What is being asked: Return every line of the listing below without any changes, leaving out the pictures.
··· Data listing
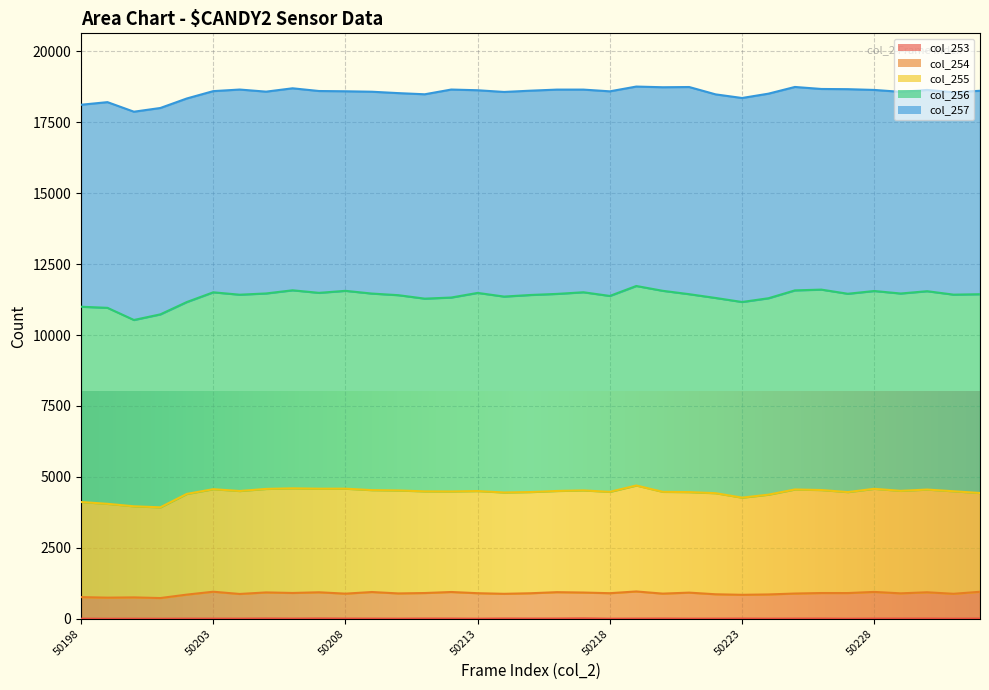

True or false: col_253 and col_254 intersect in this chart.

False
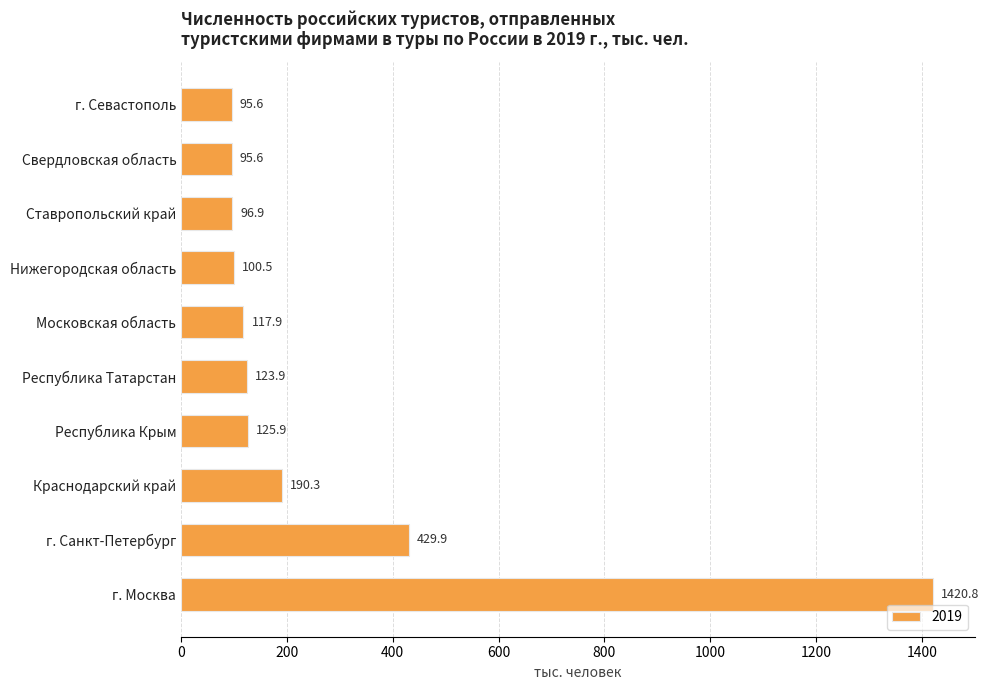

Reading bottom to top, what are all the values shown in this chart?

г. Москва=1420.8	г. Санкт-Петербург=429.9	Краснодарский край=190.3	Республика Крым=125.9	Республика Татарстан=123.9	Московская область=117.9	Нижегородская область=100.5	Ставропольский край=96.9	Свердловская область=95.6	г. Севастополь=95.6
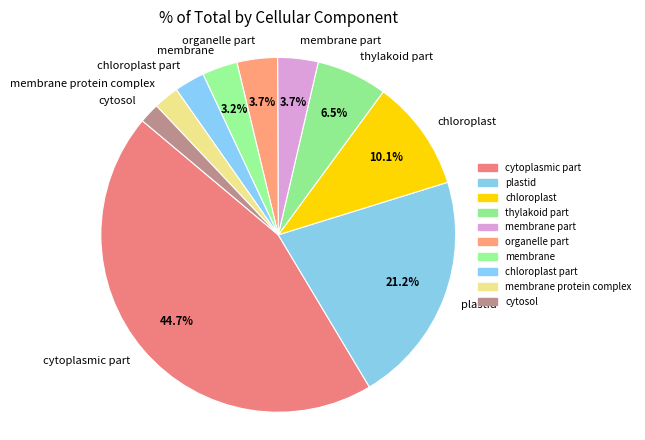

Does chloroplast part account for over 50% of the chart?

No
······
Answer below:
True or false: col_253 and col_254 intersect in this chart.

False

Reading bottom to top, what are all the values shown in this chart?

г. Москва=1420.8	г. Санкт-Петербург=429.9	Краснодарский край=190.3	Республика Крым=125.9	Республика Татарстан=123.9	Московская область=117.9	Нижегородская область=100.5	Ставропольский край=96.9	Свердловская область=95.6	г. Севастополь=95.6

Does chloroplast part account for over 50% of the chart?

No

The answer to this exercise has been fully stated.